On Wed, Dec 6, 2023 at 8:32 PM Daniel Verite <daniel@manitou-mail.org> wrote:
>
> Sutou Kouhei wrote:
>
> > * 2022-04: Apache Arrow [2]
> > * 2018-02: Apache Avro, Apache Parquet and Apache ORC [3]
> >
> > (FYI: I want to add support for Apache Arrow.)
> >
> > There were discussions how to add support for more formats. [3][4]
> > In these discussions, we got a consensus about making COPY
> > format extendable.
>
>
> These formats seem all column-oriented whereas COPY is row-oriented
> at the protocol level [1].
> With regard to the procotol, how would it work to support these formats?
>
They have kind of *RowGroup* concepts, a bunch of rows goes to a RowBatch
and the data of the same column goes together.
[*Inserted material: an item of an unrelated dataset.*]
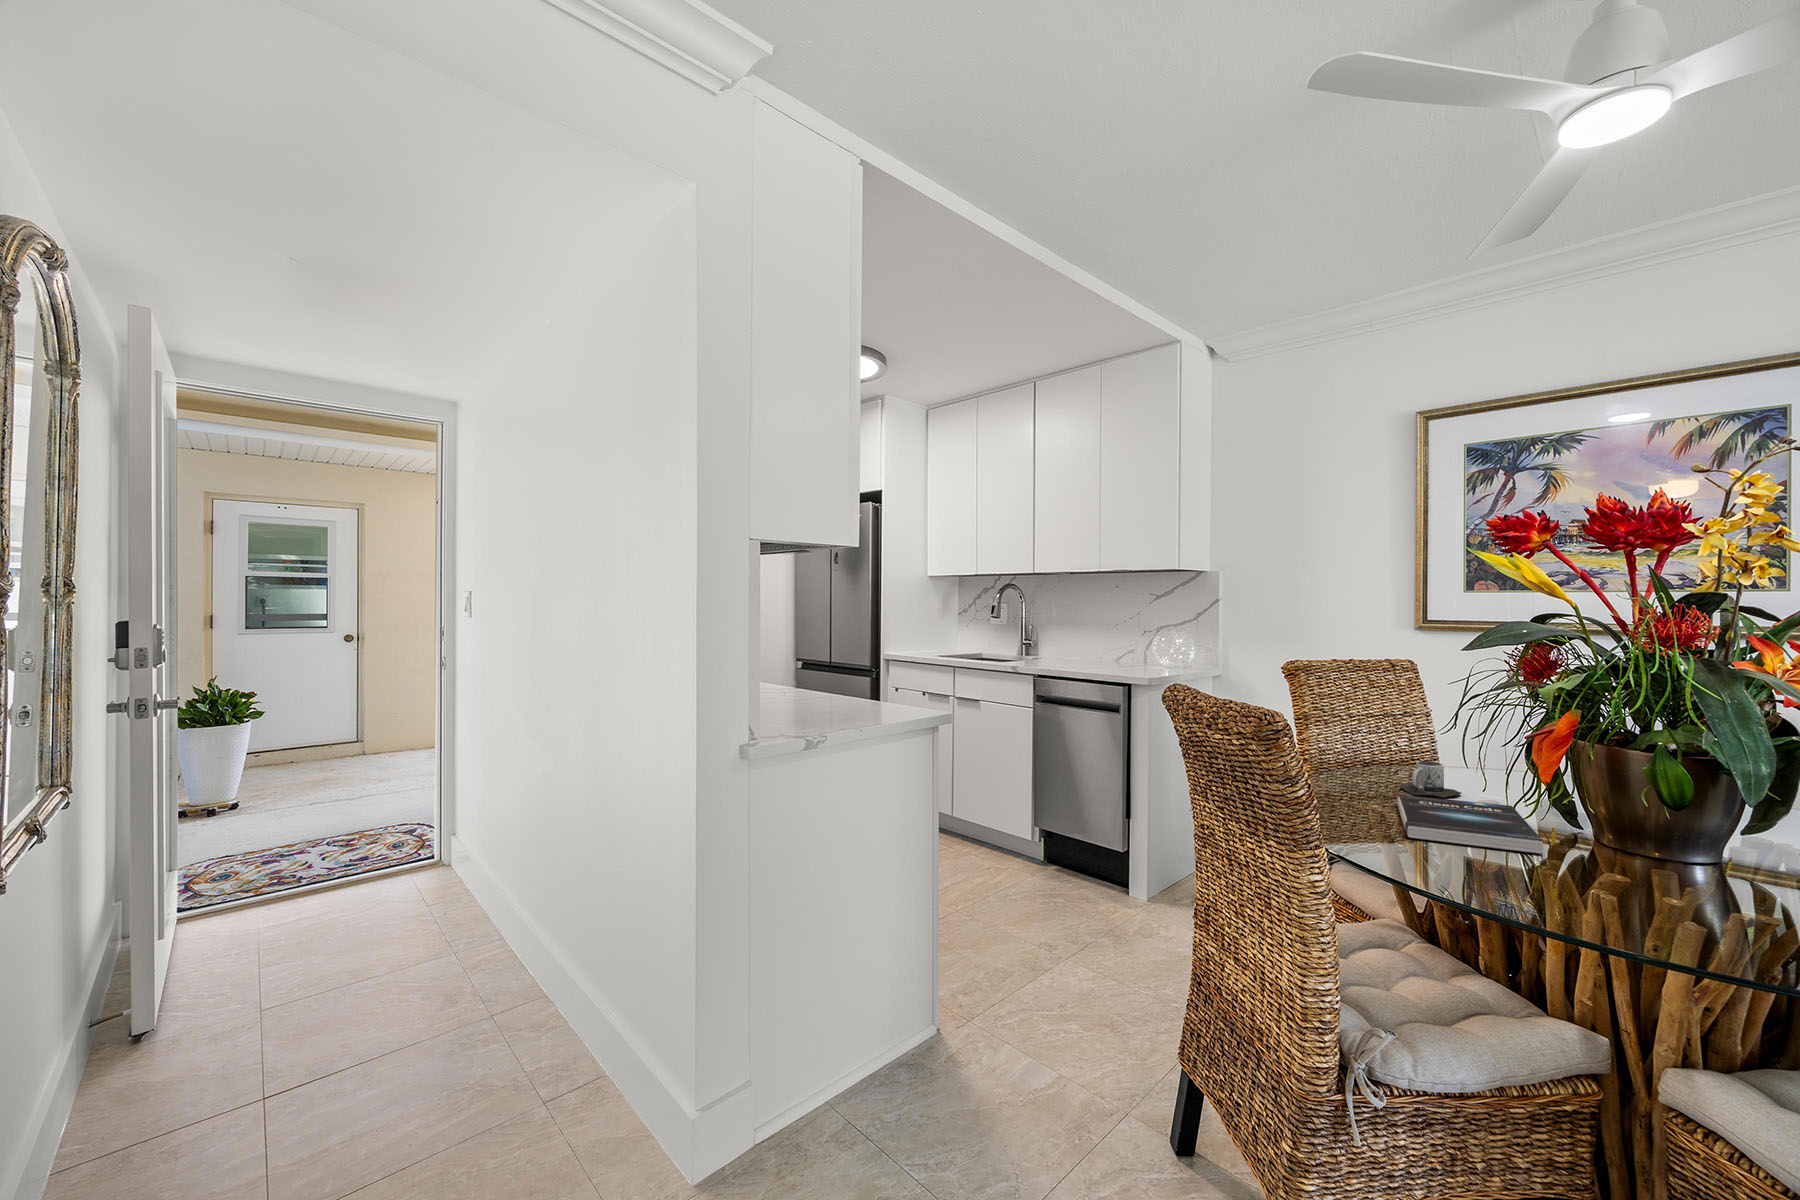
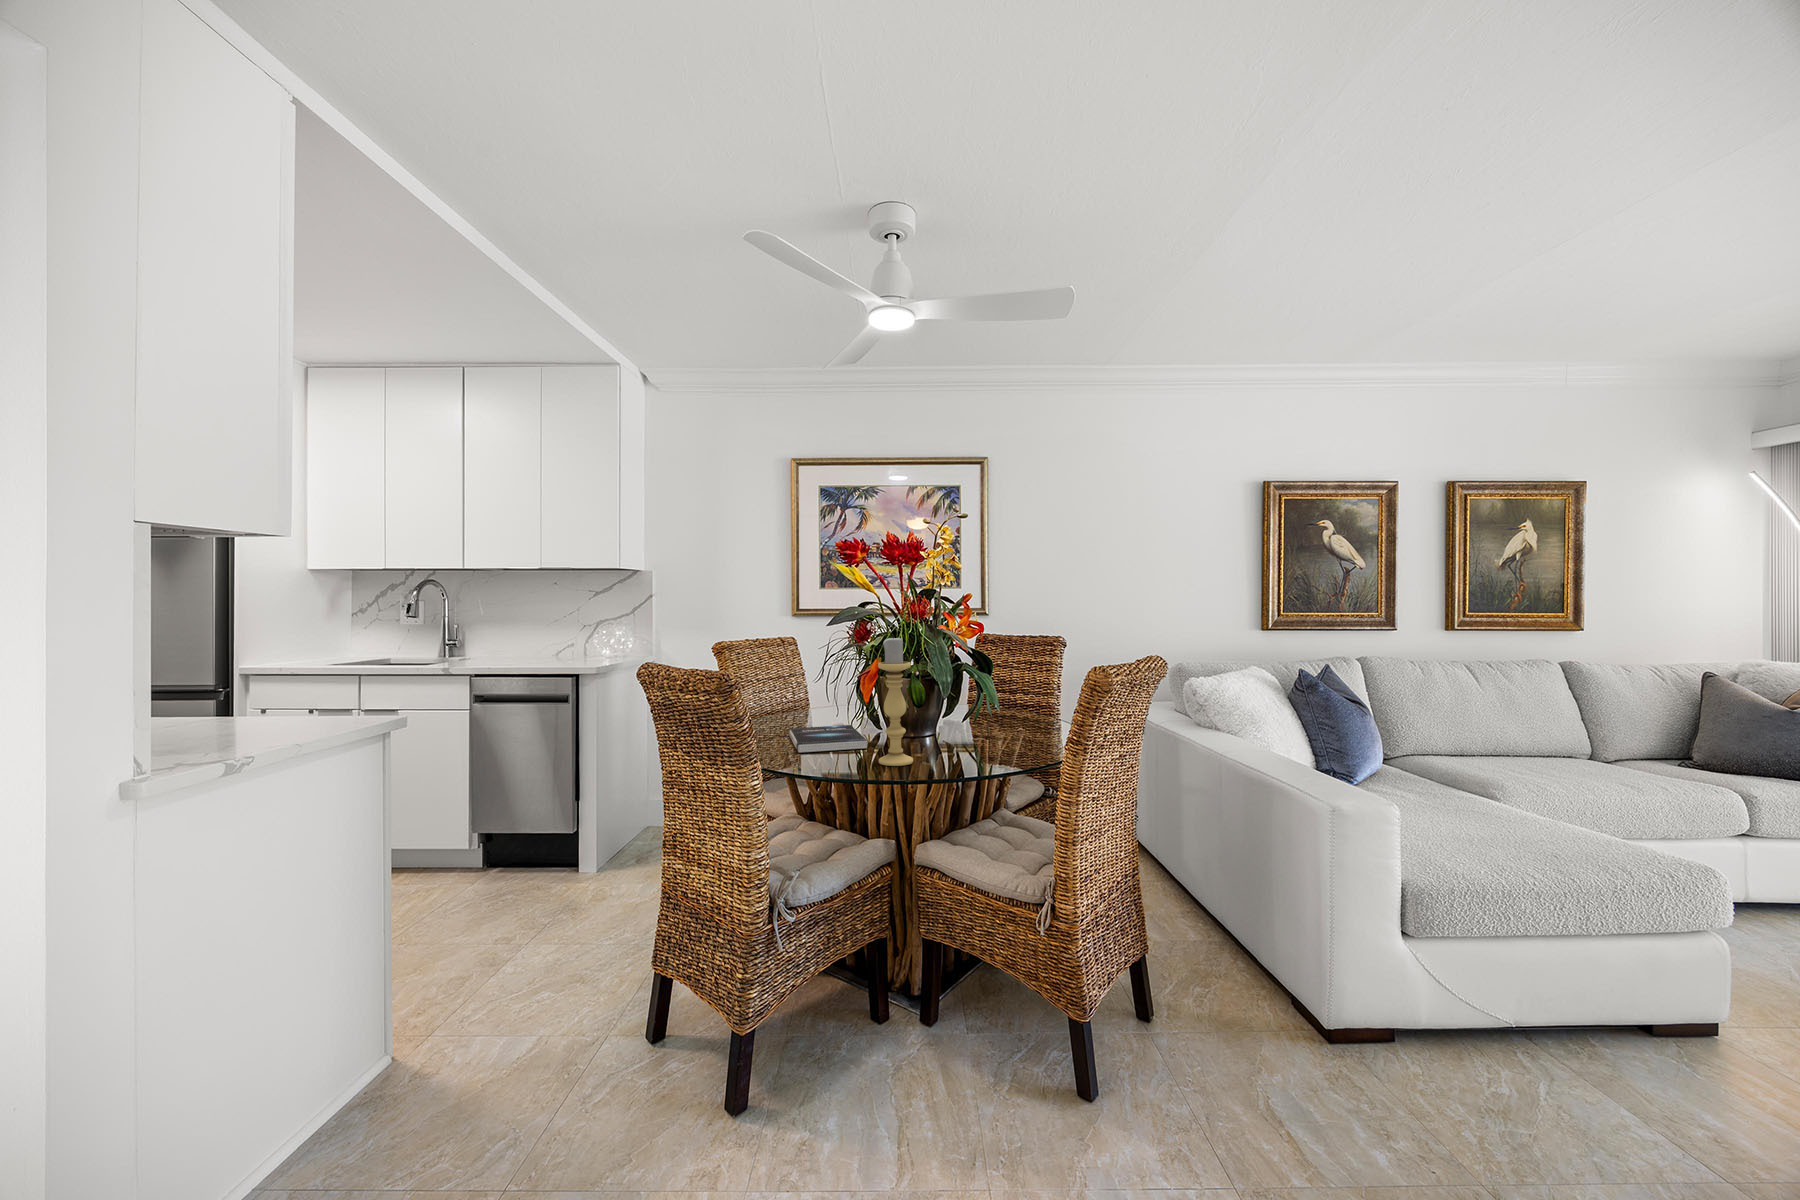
candle holder: none [1568,671,1650,907] -> present [878,636,913,766]
mug: present [1399,762,1461,798] -> none [789,705,824,728]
I think they should fit the COPY semantics and there are some FDW out there for
these modern formats, like [1]. If we support COPY to deal with the
format, it will
be easier to interact with them(without creating
server/usermapping/foreign table).
[1]: https://github.com/adjust/parquet_fdw
>
> [1] https://www.postgresql.org/docs/current/protocol-flow.html#PROTOCOL-COPY
>
>
> Best regards,
> --
> Daniel Vérité
> https://postgresql.verite.pro/
> Twitter: @DanielVerite
>
>
--
Regards
Junwang Zhao